I think it's one of the keys in life. It's to accept where you are today. I remember after my first child, it was six months and I hadn't lost very much of my weight. I was disappointed like all new mothers. My husband said, "Why don't you just accept how you are today? Go out and get some clothes so that you feel good about who you are and you can go to work and look good." And I did. There was a transformation that took place in that week. It was from that time that I started losing the weight. I thought it was a real insight. A mundane example to shed light on the real insight, which is when you actually accept where you are, you can move forward. But if you're berating yourself for where you are — How did I get here? Why am I here? —you can't move forward because you're still stuck. When you finally say, you know what? This is where I am, but tomorrow I will be in a different place if I'm willing to accept where I am today.

What about celebrating the divine?

I think we always acknowledge the sadness and the grief in our lives. We would never miss a funeral. We would travel miles to go to someone's funeral, but for the same person two years before, we wouldn't travel miles for his or her 62nd birthday. I think part of it is learning that we are divine and that moment should be celebrated, but also we should be celebrated. God celebrates that God made us and that we're valuable and meaningful in this world and that we matter.
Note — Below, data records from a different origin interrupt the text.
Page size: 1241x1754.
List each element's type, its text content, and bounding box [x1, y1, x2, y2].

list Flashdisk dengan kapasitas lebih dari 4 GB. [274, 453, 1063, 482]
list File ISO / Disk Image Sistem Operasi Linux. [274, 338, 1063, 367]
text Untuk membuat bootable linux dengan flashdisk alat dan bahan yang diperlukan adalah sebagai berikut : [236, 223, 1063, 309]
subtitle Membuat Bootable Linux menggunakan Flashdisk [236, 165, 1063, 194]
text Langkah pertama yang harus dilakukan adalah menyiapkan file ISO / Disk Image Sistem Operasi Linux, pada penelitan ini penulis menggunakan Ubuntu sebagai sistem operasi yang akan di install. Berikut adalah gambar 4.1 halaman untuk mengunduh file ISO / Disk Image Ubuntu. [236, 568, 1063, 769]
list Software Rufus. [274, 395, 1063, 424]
What about partnering with God?

When we partner with God, we get in sync with what actually God wants from us, dreams for us, and dreams bigger for us. And then it's about God laughing with us. As well as God weeping with us. We no longer feel like when we have difficulty that when we're weeping we're alone. Instead, we're partnered.

What is it like for a Rabbi to have people bring all of their troubles to you? Is that hard to handle?

I always say you can't clean other people's homes until you clean your own. So I do a lot of work on myself because it's important to me. And I'm not a therapist, so I never have people come to me in the way of therapy. I send them to therapy if they need it, or to whatever recovery or whatever things people need. But I feel like it's an honor. I can't even describe it because I think some rabbis are overwhelmed by it. I feel like God gave me this tremendous gift to listen, to have confidentiality, for privacy, and to integrate. To help people see it for themselves what God is actually saying to them. I think Judaism has internal wisdom and I'm just a conduit for it.